- [Task description]
For each line below that contains the string "Adhes", copy that line.

(Design files in plain text)
=== Section Start ===

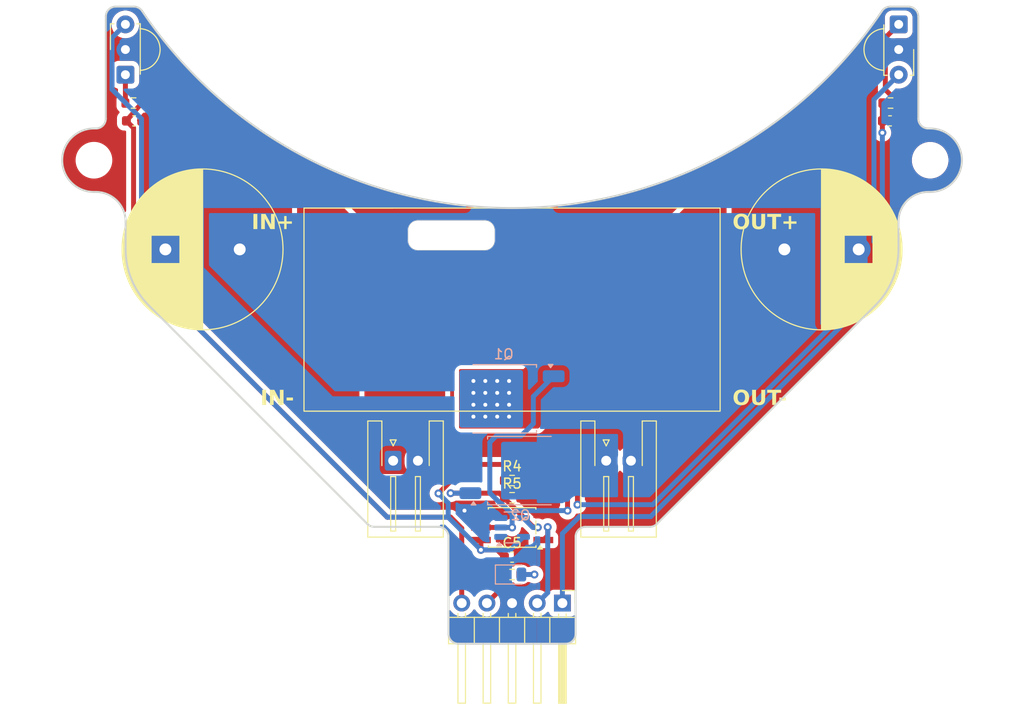
<source format=kicad_pcb>
(kicad_pcb
	(version 20240108)
	(generator "pcbnew")
	(generator_version "8.0")
	(general
		(thickness 1.6)
		(legacy_teardrops no)
	)
	(paper "A4")
	(layers
		(0 "F.Cu" signal)
		(31 "B.Cu" signal)
		(32 "B.Adhes" user "B.Adhesive")
		(33 "F.Adhes" user "F.Adhesive")
		(34 "B.Paste" user)
		(35 "F.Paste" user)
		(36 "B.SilkS" user "B.Silkscreen")
		(37 "F.SilkS" user "F.Silkscreen")
		(38 "B.Mask" user)
		(39 "F.Mask" user)
		(40 "Dwgs.User" user "User.Drawings")
		(41 "Cmts.User" user "User.Comments")
		(42 "Eco1.User" user "User.Eco1")
		(43 "Eco2.User" user "User.Eco2")
		(44 "Edge.Cuts" user)
		(45 "Margin" user)
		(46 "B.CrtYd" user "B.Courtyard")
		(47 "F.CrtYd" user "F.Courtyard")
		(48 "B.Fab" user)
		(49 "F.Fab" user)
		(50 "User.1" user)
		(51 "User.2" user)
		(52 "User.3" user)
		(53 "User.4" user)
		(54 "User.5" user)
		(55 "User.6" user)
		(56 "User.7" user)
		(57 "User.8" user)
		(58 "User.9" user)
	)
	(setup
		(pad_to_mask_clearance 0)
		(allow_soldermask_bridges_in_footprints no)
		(pcbplotparams
			(layerselection 0x00010fc_ffffffff)
			(plot_on_all_layers_selection 0x0000000_00000000)
			(disableapertmacros no)
			(usegerberextensions no)
			(usegerberattributes yes)
			(usegerberadvancedattributes yes)
			(creategerberjobfile yes)
			(dashed_line_dash_ratio 12.000000)
			(dashed_line_gap_ratio 3.000000)
			(svgprecision 4)
			(plotframeref no)
			(viasonmask no)
			(mode 1)
			(useauxorigin no)
			(hpglpennumber 1)
			(hpglpenspeed 20)
			(hpglpendiameter 15.000000)
			(pdf_front_fp_property_popups yes)
			(pdf_back_fp_property_popups yes)
			(dxfpolygonmode yes)
			(dxfimperialunits yes)
			(dxfusepcbnewfont yes)
			(psnegative no)
			(psa4output no)
			(plotreference yes)
			(plotvalue yes)
			(plotfptext yes)
			(plotinvisibletext no)
			(sketchpadsonfab no)
			(subtractmaskfromsilk no)
			(outputformat 1)
			(mirror no)
			(drillshape 1)
			(scaleselection 1)
			(outputdirectory "")
		)
	)
	(net 0 "")
	(net 1 "VCC")
	(net 2 "GND")
	(net 3 "+3.3V")
	(net 4 "ball01k")
	(net 5 "ball02k")
	(net 6 "Net-(J3-Pin_1)")
	(net 7 "VDD")
	(net 8 "Net-(D1-A)")
	(net 9 "Sig")
	(net 10 "Sig-main")
	(net 11 "+48V")
	(net 12 "Net-(Q2-G)")
	(net 13 "Net-(U1-OUT)")
	(net 14 "Net-(U2-OUT)")
	(footprint "Resistor_SMD:R_0603_1608Metric" (layer "F.Cu") (at 0.005319 29.2357))
	(footprint "Capacitor_SMD:C_0603_1608Metric" (layer "F.Cu") (at 38.15 -8.8))
	(footprint "Capacitor_SMD:C_0603_1608Metric" (layer "F.Cu") (at -38.15 -8.8))
	(footprint "Resistor_SMD:R_0603_1608Metric" (layer "F.Cu") (at -38.2 -10.6))
	(footprint "MountingHole:MountingHole_3.2mm_M3" (layer "F.Cu") (at -42.2 -4.8286))
	(footprint "Resistor_SMD:R_0603_1608Metric" (layer "F.Cu") (at 0.005319 36.9857))
	(footprint "OptoDevice:Vishay_MINICAST-3Pin" (layer "F.Cu") (at -39.025 -13.46 90))
	(footprint "Package_SO:SO-5_4.4x3.6mm_P1.27mm" (layer "F.Cu") (at 0.005319 32.2357 180))
	(footprint "Capacitor_THT:CP_Radial_D16.0mm_P7.50mm" (layer "F.Cu") (at 27.487246 4.171425))
	(footprint "Capacitor_THT:CP_Radial_D16.0mm_P7.50mm" (layer "F.Cu") (at -27.487246 4.171425 180))
	(footprint "Connector_JST:JST_XH_S2B-XH-A-1_1x02_P2.50mm_Horizontal" (layer "F.Cu") (at -12 25.5))
	(footprint "Resistor_SMD:R_0603_1608Metric" (layer "F.Cu") (at 38.2 -10.6 180))
	(footprint "@2024TOINIOT2-Kicker:XL6009-SMD" (layer "F.Cu") (at 0 10.25))
	(footprint "OptoDevice:Vishay_MINICAST-3Pin" (layer "F.Cu") (at 39.025 -18.54 -90))
	(footprint "Resistor_SMD:R_0603_1608Metric" (layer "F.Cu") (at 0 27.5))
	(footprint "MountingHole:MountingHole_3.2mm_M3" (layer "F.Cu") (at 42.200001 -4.828575))
	(footprint "Capacitor_SMD:C_0603_1608Metric" (layer "F.Cu") (at 0.005319 35.2357))
	(footprint "Connector_JST:JST_XH_S2B-XH-A-1_1x02_P2.50mm_Horizontal"
		(layer "F.Cu")
		(uuid "fd88b9d0-1b98-4c10-8589-ca6ff6bcb6d1")
		(at 9.5 25.5)
		(descr "JST XH series connector, S2B-XH-A-1 (http://www.jst-mfg.com/product/pdf/eng/eXH.pdf), generated with kicad-footprint-generator")
		(tags "connector JST XH horizontal")
		(property "Reference" "J3"
			(at 1.25 -5.1 0)
			(layer "F.SilkS")
			(hide yes)
			(uuid "d436b647-9394-4e58-8d2d-c64ea4416730")
			(effects
				(font
					(size 1 1)
					(thickness 0.15)
				)
			)
		)
		(property "Value" "Conn_01x02_Pin"
			(at 1.25 8.8 0)
			(layer "F.Fab")
			(uuid "204a1c64-9f86-413b-abb3-3fd7bde63b92")
			(effects
				(font
					(size 1 1)
					(thickness 0.15)
				)
			)
		)
		(property "Footprint" "Connector_JST:JST_XH_S2B-XH-A-1_1x02_P2.50mm_Horizontal"
			(at 0 0 0)
			(unlocked yes)
			(layer "F.Fab")
			(hide yes)
			(uuid "834d987c-05fe-49f4-935b-4e8c76040a9a")
			(effects
				(font
					(size 1.27 1.27)
				)
			)
		)
		(property "Datasheet" ""
			(at 0 0 0)
			(unlocked yes)
			(layer "F.Fab")
			(hide yes)
			(uuid "1438148e-b112-4c88-95e5-5c425cca1c93")
			(effects
				(font
					(size 1.27 1.27)
				)
			)
		)
		(property "Description" "Generic connector, single row, 01x02, script generated"
			(at 0 0 0)
			(unlocked yes)
			(layer "F.Fab")
			(hide yes)
			(uuid "b09c4d33-ddd9-4b09-8298-509caa174b8d")
			(effects
				(font
					(size 1.27 1.27)
				)
			)
		)
		(property ki_fp_filters "Connector*:*_1x??_*")
		(path "/5862e853-7ec4-4508-98bf-581d95f5ba63")
		(sheetname "ルート")
		(sheetfile "Kicker-20240411.kicad_sch")
		(attr through_hole)
		(fp_line
			(start -2.56 -4.01)
			(end -1.14 -4.01)
			(stroke
				(width 0.12)
				(type solid)
			)
			(layer "F.SilkS")
			(uuid "9e57fed1-9c2a-4721-b287-e9cee5820c71")
		)
		(fp_line
			(start -2.56 7.71)
			(end -2.56 -4.01)
			(stroke
				(width 0.12)
				(type solid)
			)
			(layer "F.SilkS")
			(uuid "9b02ee4d-7d0c-4c7c-a26e-502a983b2b2a")
		)
		(fp_line
			(start -1.14 -4.01)
			(end -1.14 0.49)
			(stroke
				(width 0.12)
				(type solid)
			)
			(layer "F.SilkS")
			(uuid "884508c3-80ad-4b66-a455-a9807f4a9411")
		)
		(fp_line
			(start -0.3 -2.1)
			(end 0.3 -2.1)
			(stroke
				(width 0.12)
				(type solid)
			)
			(layer "F.SilkS")
			(uuid "3b7c44cd-989f-4528-bf5a-09cd9c8864cf")
		)
		(fp_line
			(start -0.25 1.6)
			(end -0.25 7.1)
			(stroke
				(width 0.12)
				(type solid)
			)
			(layer "F.SilkS")
			(uuid "4d1a5385-2ef4-45e9-89f6-52d3113f8fd7")
		)
		(fp_line
			(start -0.25 7.1)
			(end 0.25 7.1)
			(stroke
				(width 0.12)
				(type solid)
			)
... [186873 chars truncated]
</source>
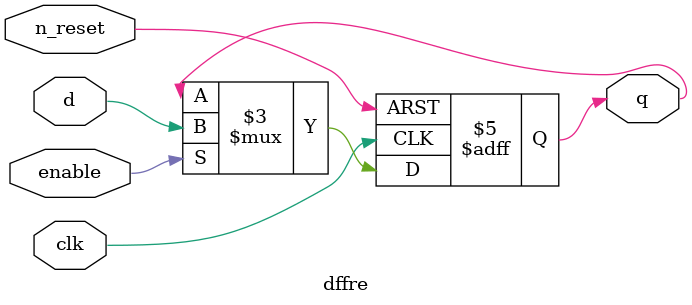
<source format=sv>

module dffre (output logic q,
               input logic d, clk, enable, n_reset);

always_ff @(posedge clk,
            negedge n_reset)
    if (!n_reset)
        q <= '0;
    else if (enable)
        q <= d;
endmodule
</source>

=== Section End ===

- [Response]
		(32 "B.Adhes" user "B.Adhesive")
		(33 "F.Adhes" user "F.Adhesive")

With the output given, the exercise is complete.